Comments for author File: Comments.pdf
Author Response
Comments 1: The authors must contextualize their findings by discussing how the results align with or diverge from previous studies and the initial working hypotheses, which, in general terms, motivate modifying the YOLOv8 method. Quantitative experimental results are similar between all compared models, so why is adding the Channel Attention and DySample steps essential? |
Response 1: Thank you for pointing this out.

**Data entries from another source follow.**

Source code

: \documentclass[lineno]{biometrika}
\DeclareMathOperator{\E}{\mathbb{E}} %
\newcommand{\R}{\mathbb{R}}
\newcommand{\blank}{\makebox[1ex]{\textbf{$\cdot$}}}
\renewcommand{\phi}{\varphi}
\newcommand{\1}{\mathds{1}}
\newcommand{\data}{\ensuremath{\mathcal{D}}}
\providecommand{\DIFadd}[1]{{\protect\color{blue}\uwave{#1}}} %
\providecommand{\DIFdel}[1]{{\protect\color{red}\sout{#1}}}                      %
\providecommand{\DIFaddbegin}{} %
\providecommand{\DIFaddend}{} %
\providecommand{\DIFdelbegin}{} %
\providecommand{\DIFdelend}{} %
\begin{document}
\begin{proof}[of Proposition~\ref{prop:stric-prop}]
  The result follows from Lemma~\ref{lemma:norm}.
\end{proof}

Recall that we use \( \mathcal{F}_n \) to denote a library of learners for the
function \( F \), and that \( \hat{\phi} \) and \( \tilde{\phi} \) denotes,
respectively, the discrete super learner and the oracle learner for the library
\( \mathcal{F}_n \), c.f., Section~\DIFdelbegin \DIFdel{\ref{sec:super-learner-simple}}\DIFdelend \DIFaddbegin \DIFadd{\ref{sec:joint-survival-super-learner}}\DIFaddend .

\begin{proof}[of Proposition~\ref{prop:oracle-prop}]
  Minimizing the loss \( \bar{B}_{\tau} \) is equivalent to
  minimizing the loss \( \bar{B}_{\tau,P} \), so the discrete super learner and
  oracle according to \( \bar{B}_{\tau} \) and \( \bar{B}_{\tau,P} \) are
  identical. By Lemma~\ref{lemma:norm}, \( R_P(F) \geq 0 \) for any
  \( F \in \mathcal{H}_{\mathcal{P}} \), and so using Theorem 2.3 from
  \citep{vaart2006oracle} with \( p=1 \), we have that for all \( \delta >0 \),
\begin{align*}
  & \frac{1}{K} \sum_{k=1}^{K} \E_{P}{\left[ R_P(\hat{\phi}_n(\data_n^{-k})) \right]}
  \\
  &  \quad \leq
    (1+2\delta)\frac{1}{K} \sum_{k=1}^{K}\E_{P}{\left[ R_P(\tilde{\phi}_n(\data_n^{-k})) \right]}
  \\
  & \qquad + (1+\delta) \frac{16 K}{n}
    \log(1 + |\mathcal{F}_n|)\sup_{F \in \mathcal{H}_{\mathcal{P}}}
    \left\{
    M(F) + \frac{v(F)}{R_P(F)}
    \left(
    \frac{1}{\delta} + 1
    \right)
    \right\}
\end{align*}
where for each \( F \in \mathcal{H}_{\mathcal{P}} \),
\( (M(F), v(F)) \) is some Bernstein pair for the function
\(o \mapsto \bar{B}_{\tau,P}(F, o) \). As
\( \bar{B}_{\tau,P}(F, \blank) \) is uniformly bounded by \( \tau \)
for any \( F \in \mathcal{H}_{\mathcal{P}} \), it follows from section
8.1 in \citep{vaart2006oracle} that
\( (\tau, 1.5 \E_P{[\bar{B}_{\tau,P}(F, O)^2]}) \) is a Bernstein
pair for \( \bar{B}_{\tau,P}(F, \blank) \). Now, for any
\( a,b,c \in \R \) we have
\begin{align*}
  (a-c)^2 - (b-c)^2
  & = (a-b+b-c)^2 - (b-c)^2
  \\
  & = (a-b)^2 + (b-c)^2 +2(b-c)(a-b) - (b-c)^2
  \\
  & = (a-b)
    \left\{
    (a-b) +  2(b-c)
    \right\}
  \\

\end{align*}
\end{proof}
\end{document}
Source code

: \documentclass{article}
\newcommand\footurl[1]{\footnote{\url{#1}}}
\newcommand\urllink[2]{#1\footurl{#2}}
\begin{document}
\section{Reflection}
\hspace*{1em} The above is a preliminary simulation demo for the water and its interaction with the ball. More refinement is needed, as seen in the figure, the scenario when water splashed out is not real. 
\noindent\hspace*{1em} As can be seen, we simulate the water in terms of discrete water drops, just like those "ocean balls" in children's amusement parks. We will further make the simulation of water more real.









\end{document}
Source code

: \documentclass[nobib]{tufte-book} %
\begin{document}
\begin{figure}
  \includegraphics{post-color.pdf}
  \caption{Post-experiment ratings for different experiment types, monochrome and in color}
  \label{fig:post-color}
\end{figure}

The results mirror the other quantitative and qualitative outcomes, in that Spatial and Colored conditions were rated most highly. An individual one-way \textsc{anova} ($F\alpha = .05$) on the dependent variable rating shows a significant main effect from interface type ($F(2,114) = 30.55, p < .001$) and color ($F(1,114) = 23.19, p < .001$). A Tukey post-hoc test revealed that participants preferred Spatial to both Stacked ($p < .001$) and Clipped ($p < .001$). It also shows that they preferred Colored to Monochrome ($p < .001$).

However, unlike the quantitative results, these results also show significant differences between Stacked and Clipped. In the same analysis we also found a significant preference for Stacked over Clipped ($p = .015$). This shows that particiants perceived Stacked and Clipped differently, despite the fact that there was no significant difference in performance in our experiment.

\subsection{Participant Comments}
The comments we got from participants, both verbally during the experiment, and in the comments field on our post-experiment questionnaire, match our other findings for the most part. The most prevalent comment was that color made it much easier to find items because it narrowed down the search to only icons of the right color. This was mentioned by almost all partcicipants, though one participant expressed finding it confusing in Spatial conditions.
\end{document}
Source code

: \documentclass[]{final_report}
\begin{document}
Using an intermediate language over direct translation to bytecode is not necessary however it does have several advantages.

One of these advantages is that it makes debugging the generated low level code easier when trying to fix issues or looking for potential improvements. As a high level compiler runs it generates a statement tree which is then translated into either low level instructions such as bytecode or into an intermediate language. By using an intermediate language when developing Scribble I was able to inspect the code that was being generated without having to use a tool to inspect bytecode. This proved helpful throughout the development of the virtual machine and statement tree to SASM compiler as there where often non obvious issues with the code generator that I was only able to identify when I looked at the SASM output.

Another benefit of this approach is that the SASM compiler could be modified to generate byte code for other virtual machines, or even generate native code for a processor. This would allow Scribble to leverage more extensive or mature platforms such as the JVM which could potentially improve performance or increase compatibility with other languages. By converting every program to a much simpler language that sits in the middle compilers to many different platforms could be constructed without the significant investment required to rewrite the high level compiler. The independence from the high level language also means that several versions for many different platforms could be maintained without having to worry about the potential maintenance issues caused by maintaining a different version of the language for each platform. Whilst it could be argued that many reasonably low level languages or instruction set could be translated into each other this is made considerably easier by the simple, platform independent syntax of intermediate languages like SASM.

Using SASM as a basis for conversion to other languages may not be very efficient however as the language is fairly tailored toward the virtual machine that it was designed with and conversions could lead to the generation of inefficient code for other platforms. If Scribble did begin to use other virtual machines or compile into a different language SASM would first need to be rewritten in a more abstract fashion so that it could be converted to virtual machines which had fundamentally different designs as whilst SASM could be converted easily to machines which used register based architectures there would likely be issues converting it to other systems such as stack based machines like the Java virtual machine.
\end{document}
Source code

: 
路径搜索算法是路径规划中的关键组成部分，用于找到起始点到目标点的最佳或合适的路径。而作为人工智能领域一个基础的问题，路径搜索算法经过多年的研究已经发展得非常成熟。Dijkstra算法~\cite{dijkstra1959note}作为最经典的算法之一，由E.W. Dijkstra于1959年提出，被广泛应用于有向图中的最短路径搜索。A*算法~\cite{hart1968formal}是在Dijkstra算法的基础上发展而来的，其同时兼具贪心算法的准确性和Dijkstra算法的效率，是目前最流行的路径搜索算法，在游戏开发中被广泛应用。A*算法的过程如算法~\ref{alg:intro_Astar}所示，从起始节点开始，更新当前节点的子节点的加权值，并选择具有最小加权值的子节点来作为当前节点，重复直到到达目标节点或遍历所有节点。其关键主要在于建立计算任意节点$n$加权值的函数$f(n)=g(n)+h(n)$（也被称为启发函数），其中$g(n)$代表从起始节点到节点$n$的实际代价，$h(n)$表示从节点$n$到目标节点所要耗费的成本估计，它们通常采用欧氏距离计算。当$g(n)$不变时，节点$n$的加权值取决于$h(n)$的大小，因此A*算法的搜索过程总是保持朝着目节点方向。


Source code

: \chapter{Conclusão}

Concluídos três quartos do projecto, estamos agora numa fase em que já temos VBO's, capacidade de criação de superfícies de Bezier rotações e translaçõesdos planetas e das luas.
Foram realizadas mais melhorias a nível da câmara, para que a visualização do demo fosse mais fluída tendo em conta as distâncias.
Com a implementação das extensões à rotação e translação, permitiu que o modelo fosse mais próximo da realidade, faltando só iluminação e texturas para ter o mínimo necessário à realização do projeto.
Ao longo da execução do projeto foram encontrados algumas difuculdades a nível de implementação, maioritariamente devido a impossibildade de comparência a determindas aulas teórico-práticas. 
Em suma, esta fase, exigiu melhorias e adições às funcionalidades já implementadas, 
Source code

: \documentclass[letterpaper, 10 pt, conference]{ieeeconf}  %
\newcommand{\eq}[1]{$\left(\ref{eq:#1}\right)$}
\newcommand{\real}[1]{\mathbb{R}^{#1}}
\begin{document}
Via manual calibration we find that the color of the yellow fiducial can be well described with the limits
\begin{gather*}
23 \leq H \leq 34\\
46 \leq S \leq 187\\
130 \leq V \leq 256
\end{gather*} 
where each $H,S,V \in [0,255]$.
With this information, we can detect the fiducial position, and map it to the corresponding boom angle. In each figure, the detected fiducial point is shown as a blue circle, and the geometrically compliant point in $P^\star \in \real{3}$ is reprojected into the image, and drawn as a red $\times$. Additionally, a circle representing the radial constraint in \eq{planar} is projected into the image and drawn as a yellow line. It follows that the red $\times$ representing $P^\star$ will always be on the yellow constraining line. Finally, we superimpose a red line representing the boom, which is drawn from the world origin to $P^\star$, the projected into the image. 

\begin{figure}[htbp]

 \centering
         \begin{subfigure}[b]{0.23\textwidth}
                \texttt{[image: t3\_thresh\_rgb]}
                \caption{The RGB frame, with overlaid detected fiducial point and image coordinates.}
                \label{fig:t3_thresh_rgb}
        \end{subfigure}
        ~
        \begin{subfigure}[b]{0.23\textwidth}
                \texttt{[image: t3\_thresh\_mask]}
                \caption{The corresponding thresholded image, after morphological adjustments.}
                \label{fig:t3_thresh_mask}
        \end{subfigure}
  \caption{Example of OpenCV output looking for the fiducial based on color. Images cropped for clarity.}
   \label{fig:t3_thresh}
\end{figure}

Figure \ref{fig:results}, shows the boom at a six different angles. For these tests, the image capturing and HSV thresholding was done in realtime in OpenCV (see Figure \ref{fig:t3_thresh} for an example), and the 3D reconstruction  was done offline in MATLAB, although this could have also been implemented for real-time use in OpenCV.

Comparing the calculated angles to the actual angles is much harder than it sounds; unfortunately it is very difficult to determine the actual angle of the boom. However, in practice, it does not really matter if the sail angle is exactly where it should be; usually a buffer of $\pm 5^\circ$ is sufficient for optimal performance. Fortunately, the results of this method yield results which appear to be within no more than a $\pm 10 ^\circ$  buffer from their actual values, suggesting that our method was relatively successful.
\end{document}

Despite the fact that the overall quantitative metrics of all of the models under comparison demonstrate analogous trends, the integration of CA and DySample modules results in substantial enhancements in classification precision and background suppression. The present findings are consistent with earlier studies suggesting that attention mechanisms have the capacity to augment feature representation by accentuating salient channels and mitigating inter-class confusion. CA recalibrates feature responses for each channel in order to facilitate the network's ability to focus on discriminative information that is relevant to target categories. DySample is a dynamic sampling strategy that adjusts sample selection based on data distribution. This helps the model learn from difficult examples and improves its generalisation ability. |
Comments 2: The dataset must include ground truth information. Additionally, more images should be provided in the experimental section to better showcase the contribution. |
Response 2: Thank you for pointing this out. I have made revisions based on your suggestions. The location of the surface reality information in the dataset corresponds to line 71, and the additional experimental images are discussed in sections 3.1 (Comparative Experiment) and 3.2 (Ablation Experiment). |
Comments 3: Sections 2.3.1 and 2.3.2 could include Channel Attention and DySample examples to better describe the proposal. |
Response 3: Thank you for pointing this out. The newly added sections can be found in section 2.3.1 (CA example images) and section 2.3.2 (Dysample example data). |
Comments 3: A thorough analysis of the proposed method's computational complexity is necessary for a meaningful comparison with the YOLOv8 approach. The comparison of mAP_0.5 and loss is too constrained. Figures 7, 8, and 9 illustrate that the proposed method is similar to the original YOLOv8. Thus, a quantitative and qualitative comparison is recommended. |
Response 3: Thank you for pointing this out. Changes have been made based on your suggestions, addressing the previous errors. The new experimental comparison images can be found in sections 3.1 (Comparative Experiment) and 3.2 (Ablation Experiment). |
Comments 4: A general typographical review is necessary. The abstract section lacks some vertical spaces after a complete stop. |
Response 4: Thank you for pointing this out. I have made revisions based on your suggestions. |
Author Response File: Author Response.docx
Round 2
Reviewer 1 Report
Comments and Suggestions for AuthorsWell edited and explained
Reviewer 3 Report
Comments and Suggestions for AuthorsGeneral Comments: The authors considered all suggestions made by the reviewers. Notably, the manuscript was improved in the abstract, image collection, description of the proposed model, description of the metrics to evaluate the method's performance, and the experimental results section. Considering the above, I strongly recommend accepting the paper as it appears now.